Exercise directions – What you should give back is a precise copy of the lines below from the one containing "ring dip: (183, 241)" through the one containing "middle tip: (382, 493)", with no pictures.

Extracted data entries –

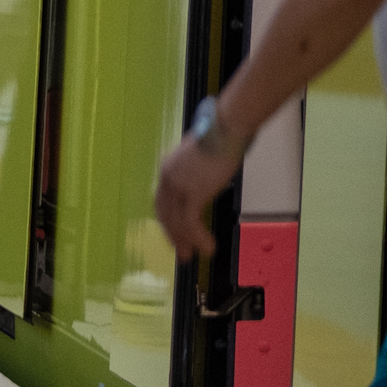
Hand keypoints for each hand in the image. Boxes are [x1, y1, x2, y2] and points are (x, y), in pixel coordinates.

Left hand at [154, 135, 242, 261]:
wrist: (224, 131)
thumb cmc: (219, 138)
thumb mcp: (201, 157)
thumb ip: (197, 171)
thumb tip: (205, 181)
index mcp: (168, 168)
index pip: (162, 200)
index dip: (167, 218)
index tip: (174, 232)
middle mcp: (168, 177)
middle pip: (164, 213)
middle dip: (171, 234)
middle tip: (180, 251)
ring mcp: (178, 186)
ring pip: (175, 221)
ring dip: (183, 241)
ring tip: (190, 255)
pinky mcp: (192, 192)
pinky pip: (190, 222)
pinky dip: (197, 237)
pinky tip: (207, 247)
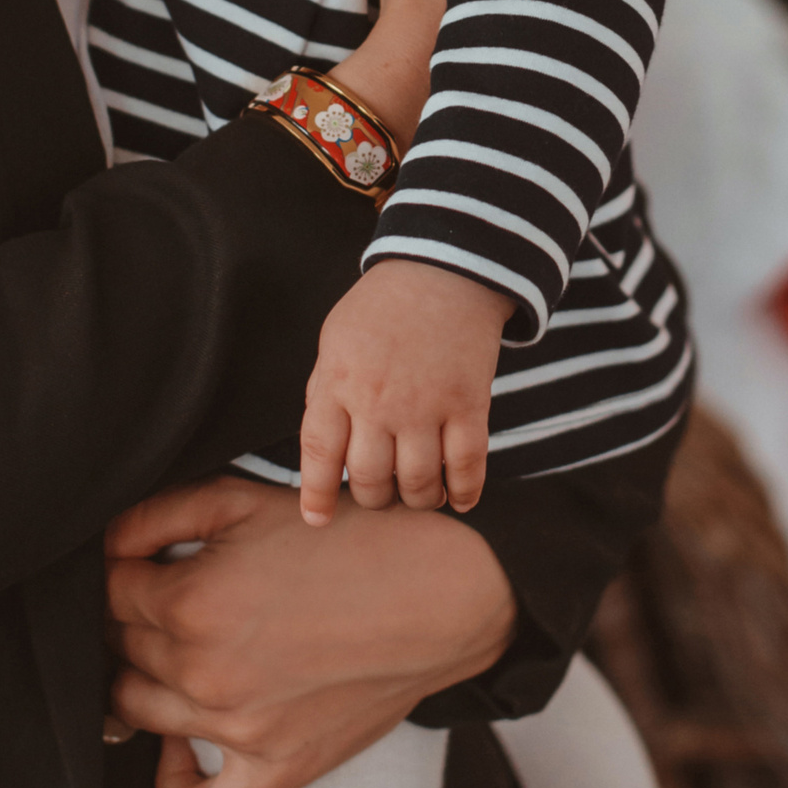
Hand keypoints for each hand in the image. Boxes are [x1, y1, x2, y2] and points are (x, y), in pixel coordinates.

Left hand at [105, 473, 514, 787]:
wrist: (440, 594)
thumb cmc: (349, 541)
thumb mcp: (247, 500)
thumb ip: (158, 516)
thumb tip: (105, 546)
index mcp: (190, 603)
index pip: (109, 592)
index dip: (122, 571)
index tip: (144, 562)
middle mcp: (202, 672)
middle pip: (119, 648)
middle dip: (134, 617)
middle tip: (167, 596)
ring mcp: (235, 731)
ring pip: (137, 713)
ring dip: (143, 679)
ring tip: (173, 652)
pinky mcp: (273, 770)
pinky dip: (175, 780)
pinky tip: (181, 745)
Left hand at [298, 258, 512, 525]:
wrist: (445, 268)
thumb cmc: (383, 308)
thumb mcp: (335, 342)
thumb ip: (326, 395)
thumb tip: (323, 453)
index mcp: (338, 382)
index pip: (319, 455)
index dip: (317, 494)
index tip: (318, 519)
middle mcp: (379, 401)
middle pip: (372, 479)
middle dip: (375, 498)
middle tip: (382, 493)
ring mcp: (427, 405)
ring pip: (419, 483)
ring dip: (419, 500)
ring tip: (420, 494)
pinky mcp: (470, 403)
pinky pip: (467, 466)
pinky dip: (464, 493)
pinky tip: (459, 500)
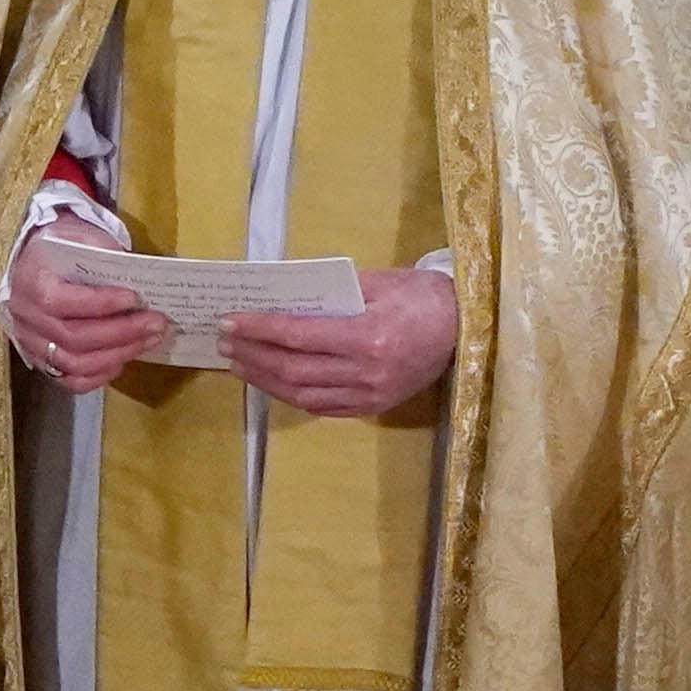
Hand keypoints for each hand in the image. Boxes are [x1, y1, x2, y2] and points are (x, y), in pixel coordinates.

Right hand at [5, 219, 168, 393]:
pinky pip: (71, 380)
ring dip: (117, 355)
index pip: (62, 302)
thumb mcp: (78, 236)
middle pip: (74, 338)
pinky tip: (123, 360)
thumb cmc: (58, 249)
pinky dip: (100, 375)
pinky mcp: (41, 361)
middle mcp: (27, 319)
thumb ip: (103, 251)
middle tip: (156, 323)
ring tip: (149, 340)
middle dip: (122, 333)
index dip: (100, 303)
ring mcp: (31, 344)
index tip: (134, 298)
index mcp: (31, 283)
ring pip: (74, 364)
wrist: (31, 265)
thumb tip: (136, 276)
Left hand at [220, 262, 463, 422]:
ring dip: (265, 380)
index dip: (259, 330)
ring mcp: (370, 395)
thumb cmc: (421, 297)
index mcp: (368, 336)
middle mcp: (366, 372)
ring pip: (302, 394)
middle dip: (252, 356)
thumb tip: (281, 298)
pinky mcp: (374, 408)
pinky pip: (322, 407)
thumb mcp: (378, 282)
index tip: (230, 322)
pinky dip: (291, 395)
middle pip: (293, 369)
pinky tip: (271, 381)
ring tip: (238, 364)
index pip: (298, 336)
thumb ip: (330, 293)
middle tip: (224, 343)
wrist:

Worked solution –
ring dip: (183, 241)
ring tip: (190, 255)
pinky mcp: (192, 192)
pinky pip: (190, 222)
pinky dip: (197, 237)
pinky tip: (207, 247)
Hand keypoints for each hand in the image. Boxes are [x1, y1, x2, y2] and points are (x, y), in pixel coordinates.

Left hand at [105, 473, 514, 787]:
wrist: (440, 594)
thumb cmc: (349, 541)
thumb mcp: (247, 500)
thumb ip: (158, 516)
thumb tip: (105, 546)
index mcp: (190, 603)
index pip: (109, 592)
index dip: (122, 571)
index tip: (144, 562)
middle mcp: (202, 672)
middle pip: (119, 648)
middle dip: (134, 617)
middle tip: (167, 596)
ring mcp: (235, 731)
ring pip: (137, 713)
ring dip: (143, 679)
ring tip: (173, 652)
pinky mcp: (273, 770)
pinky dip: (175, 780)
pinky tip: (181, 745)
Left hand at [298, 258, 512, 525]:
wrist: (445, 268)
thumb cmc: (383, 308)
thumb mcp: (335, 342)
thumb ip: (326, 395)
thumb tip: (323, 453)
index mcp: (338, 382)
index pip: (319, 455)
index dip: (317, 494)
index tip: (318, 519)
middle mcp: (379, 401)
middle pip: (372, 479)
middle dip: (375, 498)
middle tip: (382, 493)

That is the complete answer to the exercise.